The map is not the territory, and I believe there's some acknowledging being done about it.

I don't have an Indian accent.

"It pays ten thousand!"

I'd do it for $9,999, just Indian like that.

The next indian guy in line will do it for 9998 and then the first guy will counteroffer and next thing you know the ad agency finds a guy on fiver to just do the read

I get asked, almost every day, where I'm from. By people talking to me in person too, mind you.

So far, people have told me I sound American, Canadian, Dutch, German and god knows what else. The standard consensus seems to be from exactly wherever they're not, so Americans wonder if I'm Canadian/European, and Europeans wonder if I'm from the other side of the pond.

... are you me? In my case, it's the result of years of speech therapy when I was young.

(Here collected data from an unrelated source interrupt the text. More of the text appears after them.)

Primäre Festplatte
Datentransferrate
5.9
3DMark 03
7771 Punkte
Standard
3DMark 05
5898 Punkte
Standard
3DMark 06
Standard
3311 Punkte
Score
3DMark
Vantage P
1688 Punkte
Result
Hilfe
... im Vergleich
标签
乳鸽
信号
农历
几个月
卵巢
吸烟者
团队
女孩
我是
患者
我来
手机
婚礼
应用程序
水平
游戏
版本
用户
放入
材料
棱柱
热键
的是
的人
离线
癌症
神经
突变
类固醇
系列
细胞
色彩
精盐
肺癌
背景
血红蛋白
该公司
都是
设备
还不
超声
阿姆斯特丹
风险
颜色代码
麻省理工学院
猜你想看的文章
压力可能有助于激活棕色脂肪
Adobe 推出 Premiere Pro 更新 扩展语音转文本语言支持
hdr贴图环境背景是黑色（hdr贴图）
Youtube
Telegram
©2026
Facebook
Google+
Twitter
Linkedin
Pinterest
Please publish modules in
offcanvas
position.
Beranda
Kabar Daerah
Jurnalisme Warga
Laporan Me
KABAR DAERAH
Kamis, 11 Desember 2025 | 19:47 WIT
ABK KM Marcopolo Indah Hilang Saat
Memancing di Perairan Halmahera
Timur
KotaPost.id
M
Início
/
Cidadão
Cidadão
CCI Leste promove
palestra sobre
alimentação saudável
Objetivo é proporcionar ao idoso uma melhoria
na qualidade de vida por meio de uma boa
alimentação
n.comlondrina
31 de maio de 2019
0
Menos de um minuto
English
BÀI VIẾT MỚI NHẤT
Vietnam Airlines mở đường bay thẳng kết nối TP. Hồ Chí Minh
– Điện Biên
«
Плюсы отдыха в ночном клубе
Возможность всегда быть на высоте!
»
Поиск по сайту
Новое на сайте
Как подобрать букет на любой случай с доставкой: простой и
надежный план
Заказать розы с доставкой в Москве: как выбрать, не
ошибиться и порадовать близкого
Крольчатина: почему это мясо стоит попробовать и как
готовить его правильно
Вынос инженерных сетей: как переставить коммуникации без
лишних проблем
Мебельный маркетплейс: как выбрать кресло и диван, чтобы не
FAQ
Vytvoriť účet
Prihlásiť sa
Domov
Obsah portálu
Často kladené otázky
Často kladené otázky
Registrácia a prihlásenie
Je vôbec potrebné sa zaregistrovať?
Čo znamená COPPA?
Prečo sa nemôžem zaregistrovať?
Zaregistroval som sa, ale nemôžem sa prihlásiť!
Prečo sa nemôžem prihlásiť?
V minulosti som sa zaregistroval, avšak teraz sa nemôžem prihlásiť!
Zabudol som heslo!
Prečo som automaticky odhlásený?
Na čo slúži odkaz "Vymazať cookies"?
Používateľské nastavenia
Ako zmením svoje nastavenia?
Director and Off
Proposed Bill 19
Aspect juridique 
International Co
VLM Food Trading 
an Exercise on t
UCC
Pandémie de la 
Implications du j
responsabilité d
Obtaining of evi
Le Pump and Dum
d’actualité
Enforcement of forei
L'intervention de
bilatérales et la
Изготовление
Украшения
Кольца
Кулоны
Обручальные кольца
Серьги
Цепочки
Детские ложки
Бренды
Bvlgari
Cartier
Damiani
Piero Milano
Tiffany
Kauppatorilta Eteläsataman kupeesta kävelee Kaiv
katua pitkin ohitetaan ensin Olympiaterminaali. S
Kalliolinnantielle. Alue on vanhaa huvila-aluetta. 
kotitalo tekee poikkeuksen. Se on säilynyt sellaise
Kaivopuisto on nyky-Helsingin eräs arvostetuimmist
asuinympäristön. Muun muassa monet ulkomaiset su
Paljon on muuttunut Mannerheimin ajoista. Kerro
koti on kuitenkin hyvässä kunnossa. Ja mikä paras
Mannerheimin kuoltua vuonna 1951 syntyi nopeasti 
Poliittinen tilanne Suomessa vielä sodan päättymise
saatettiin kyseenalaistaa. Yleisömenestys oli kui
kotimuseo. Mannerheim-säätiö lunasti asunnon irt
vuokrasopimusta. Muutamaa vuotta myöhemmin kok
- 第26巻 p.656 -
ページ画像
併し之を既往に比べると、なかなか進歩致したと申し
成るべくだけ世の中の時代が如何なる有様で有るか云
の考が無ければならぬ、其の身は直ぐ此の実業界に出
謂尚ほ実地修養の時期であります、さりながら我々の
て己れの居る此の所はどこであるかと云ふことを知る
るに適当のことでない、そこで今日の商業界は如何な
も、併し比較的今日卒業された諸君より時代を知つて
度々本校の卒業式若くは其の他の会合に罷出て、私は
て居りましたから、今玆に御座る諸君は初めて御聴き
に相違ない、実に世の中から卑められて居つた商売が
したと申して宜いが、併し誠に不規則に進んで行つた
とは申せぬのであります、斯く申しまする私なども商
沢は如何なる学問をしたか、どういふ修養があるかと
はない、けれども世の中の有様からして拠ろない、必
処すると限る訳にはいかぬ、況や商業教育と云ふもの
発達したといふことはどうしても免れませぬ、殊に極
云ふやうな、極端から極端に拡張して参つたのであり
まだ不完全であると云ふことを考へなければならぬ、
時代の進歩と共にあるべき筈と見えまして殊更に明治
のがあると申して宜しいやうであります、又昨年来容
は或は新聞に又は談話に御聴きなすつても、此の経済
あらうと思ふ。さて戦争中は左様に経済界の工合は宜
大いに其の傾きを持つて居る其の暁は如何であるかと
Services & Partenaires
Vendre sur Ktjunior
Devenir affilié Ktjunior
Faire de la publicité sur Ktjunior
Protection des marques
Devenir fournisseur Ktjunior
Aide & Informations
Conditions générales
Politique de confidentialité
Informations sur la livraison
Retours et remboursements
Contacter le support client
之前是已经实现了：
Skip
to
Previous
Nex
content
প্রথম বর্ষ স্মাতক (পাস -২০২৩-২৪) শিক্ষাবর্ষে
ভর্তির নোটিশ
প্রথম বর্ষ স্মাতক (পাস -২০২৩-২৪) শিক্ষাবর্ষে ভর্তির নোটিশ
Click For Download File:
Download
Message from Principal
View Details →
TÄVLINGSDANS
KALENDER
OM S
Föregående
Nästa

No, I don't think I'm you. Too handsome for that, and given the username, possibly less German or Dutch?

I didn't get any speech therapy. I give the speeches and the therapy. I just learned to speak English while in the States and it stuck and morphed into something so neutral it's remarkable.

Huh, that's interesting.

Apologies to @ self_made_human.

He has mentioned that he actually does not have an Indian accent.

Korean is the hardest for me to understand.

Have been to South Korea a handful of times, they learn American english there, everyone around 35 or so and younger speaks really good english in my experience. Older people may not know it at all though. I'm surprised you find Koreans hard to understand.

For spoken English accents in general, top three worst sounding to me would be (in order):

  1. AAVE
  2. Chinese
  3. Indian

Where, for example, I’m undecided between Mandarin and Cantonese being worse.

(1) Is a goshdarned furriner authorized to judge such nuances in the first place?

(2) My memory of exactly how annoying accented English is fades as my distance from my immigrant-filled workplace increases. But it is my impression that any language-based variation is drowned out by proficiency-based variation. I can say that 80-percent-intelligible Indian*-accented English < 90-percent-intelligible Cantonese-accented or Vietnamese-accented English < 100-percent-intelligible Sri Lankan*–accented English. But that doesn't give any information regarding the languages.

*Yes, I know these aren't languages, but I don't know the actual native language of the speaker.